→ PROBLEM DESCRIPTION: Two lines below mark the span: the one containing "vfov_deg: 56.8" and the one containing "focal_mm: 5.25". Set down both, plus every line between, exactly as they stand, and nothing else.

○ ○ ○

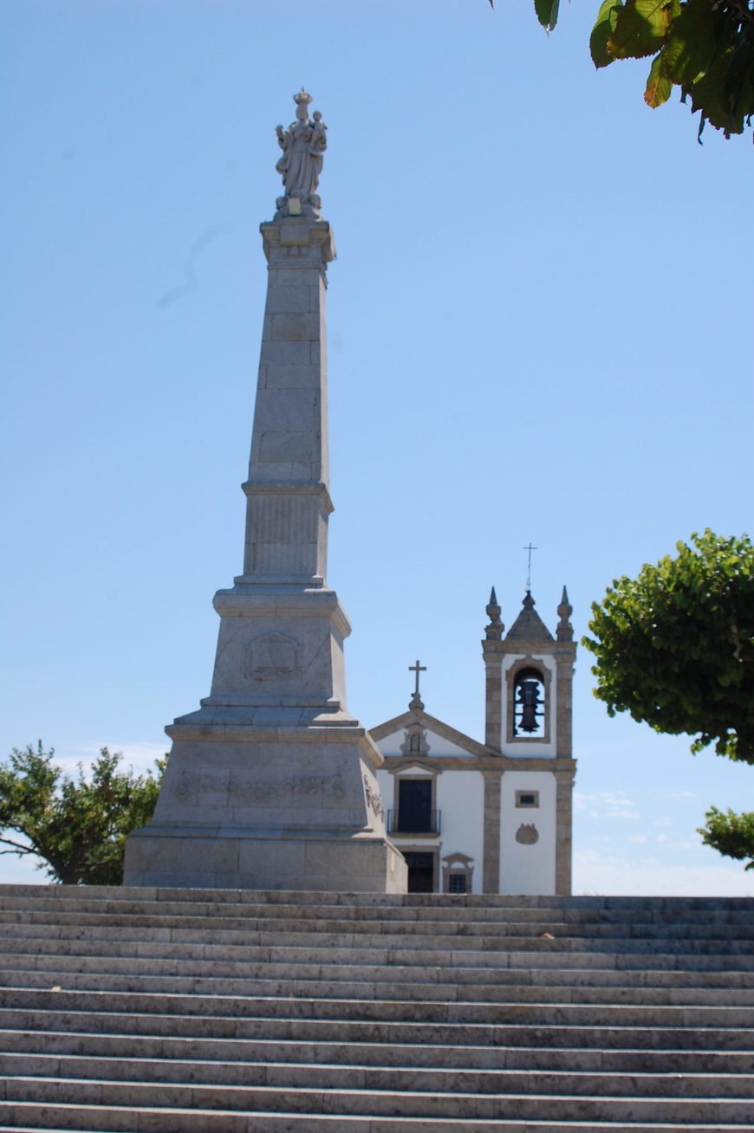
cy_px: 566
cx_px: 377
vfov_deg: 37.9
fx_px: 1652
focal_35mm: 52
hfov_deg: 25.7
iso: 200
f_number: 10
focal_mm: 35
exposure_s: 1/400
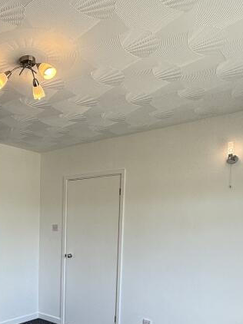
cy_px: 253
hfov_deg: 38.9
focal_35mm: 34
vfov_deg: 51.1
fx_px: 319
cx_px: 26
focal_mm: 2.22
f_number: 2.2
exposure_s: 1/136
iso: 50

○ ○ ○

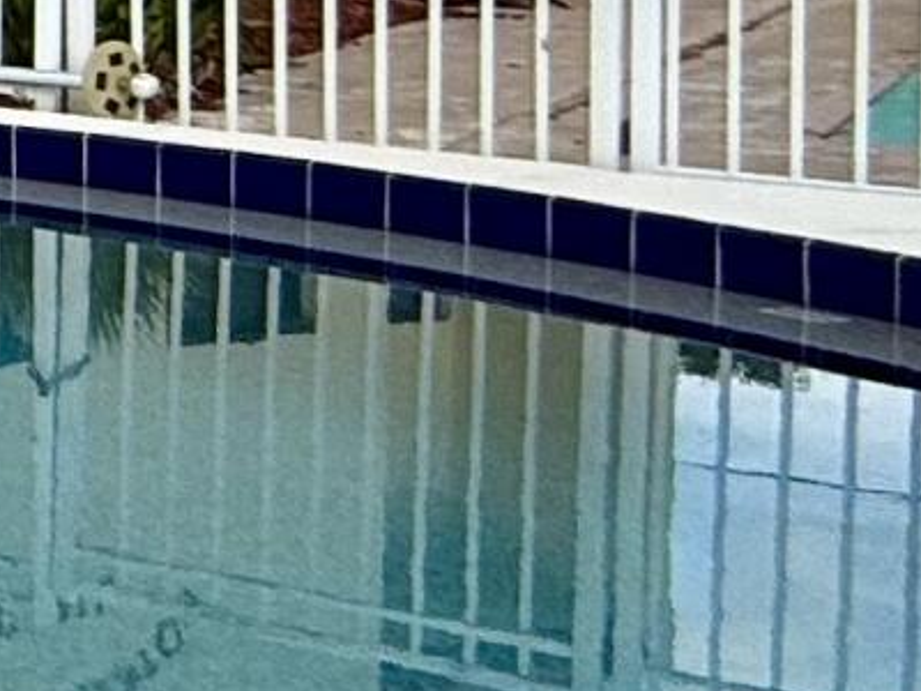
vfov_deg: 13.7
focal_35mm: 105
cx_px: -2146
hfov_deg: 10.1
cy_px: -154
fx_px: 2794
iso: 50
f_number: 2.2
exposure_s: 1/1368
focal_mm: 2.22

○ ○ ○

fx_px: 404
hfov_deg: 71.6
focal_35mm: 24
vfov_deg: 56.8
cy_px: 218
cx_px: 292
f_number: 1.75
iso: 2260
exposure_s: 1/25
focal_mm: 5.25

○ ○ ○

→ RESULT FOR THIS TASK:
vfov_deg: 56.8
cy_px: 218
cx_px: 292
f_number: 1.75
iso: 2260
exposure_s: 1/25
focal_mm: 5.25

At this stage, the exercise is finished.